Ladies who have dated very attractive people who you felt were out of your league, how did you handle it?

In hind sight, not well. I was cute but he was a total catch. I felt like I hit the jackpot. 6’2, handsome, ambitious, smart, kind to others, cooked healthy, gym, had leadership position in a Frat at his college, ect.

I always tried to impress and relate to him and look my prettiest. I often felt dumb when I didn’t measure up to his high standard of life. I do art, his art was much better. I felt embarrassed that I was struggling financially as I started my career while he was successful in a university and going to come out of it with a high paying job. I held back a lot of myself because of feeling like I wasn’t as good as he was. I bent over backwards to try and be a good girlfriend for him and put his wants and needs on a pedestal.

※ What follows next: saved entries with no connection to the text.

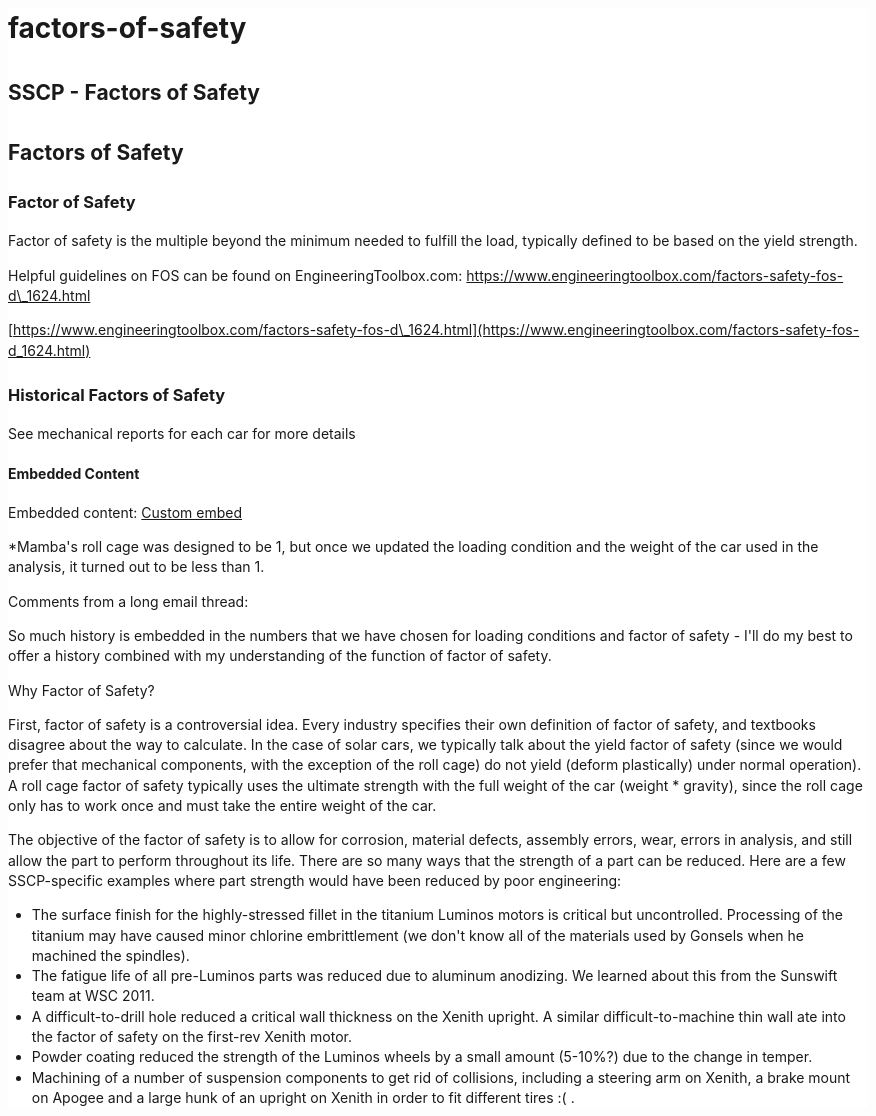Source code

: # factors-of-safety

## SSCP - Factors of Safety

## Factors of Safety

### Factor of Safety

Factor of safety is the multiple beyond the minimum needed to fulfill the load, typically defined to be based on the yield strength.

Helpful guidelines on FOS can be found on EngineeringToolbox.com: https://www.engineeringtoolbox.com/factors-safety-fos-d\_1624.html

[https://www.engineeringtoolbox.com/factors-safety-fos-d\_1624.html](https://www.engineeringtoolbox.com/factors-safety-fos-d_1624.html)

### Historical Factors of Safety

See mechanical reports for each car for more details

#### Embedded Content

Embedded content: [Custom embed](factors-of-safety.md)

\*Mamba's roll cage was designed to be 1, but once we updated the loading condition and the weight of the car used in the analysis, it turned out to be less than 1.

Comments from a long email thread:

So much history is embedded in the numbers that we have chosen for loading conditions and factor of safety - I'll do my best to offer a history combined with my understanding of the function of factor of safety.

Why Factor of Safety?

First, factor of safety is a controversial idea. Every industry specifies their own definition of factor of safety, and textbooks disagree about the way to calculate. In the case of solar cars, we typically talk about the yield factor of safety (since we would prefer that mechanical components, with the exception of the roll cage) do not yield (deform plastically) under normal operation). A roll cage factor of safety typically uses the ultimate strength with the full weight of the car (weight \* gravity), since the roll cage only has to work once and must take the entire weight of the car.

The objective of the factor of safety is to allow for corrosion, material defects, assembly errors, wear, errors in analysis, and still allow the part to perform throughout its life. There are so many ways that the strength of a part can be reduced. Here are a few SSCP-specific examples where part strength would have been reduced by poor engineering:

* The surface finish for the highly-stressed fillet in the titanium Luminos motors is critical but uncontrolled. Processing of the titanium may have caused minor chlorine embrittlement (we don't know all of the materials used by Gonsels when he machined the spindles).
* The fatigue life of all pre-Luminos parts was reduced due to aluminum anodizing. We learned about this from the Sunswift team at WSC 2011.
* A difficult-to-drill hole reduced a critical wall thickness on the Xenith upright. A similar difficult-to-machine thin wall ate into the factor of safety on the first-rev Xenith motor.
* Powder coating reduced the strength of the Luminos wheels by a small amount (5-10%?) due to the change in temper.
* Machining of a number of suspension components to get rid of collisions, including a steering arm on Xenith, a brake mount on Apogee and a large hunk of an upright on Xenith in order to fit different tires :( .&#x20;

I often felt like a burden on him due to how he treated me, but I was okay with it because he was such a catch and was not hurtful on purpose! I didn’t worry about him looking at other girls, but he was with a lot of beautiful women in the sororities and I would compare myself to their FB photos and wonder if they had dated. He eventually broke up with me by texting saying he didn’t think it was fair to him, or me, to try and continue dating. I didn’t see it coming at all. He never talked to me again.

I think he dated me out of convenience, not because he was ever that into me.

I have learned a lot about myself from reflecting on that relationship through the years. I feel the biggest take away is how to be confidently myself with everyone and attractiveness is subjective. I found out after we broke up, my friends thought he was cute but boring!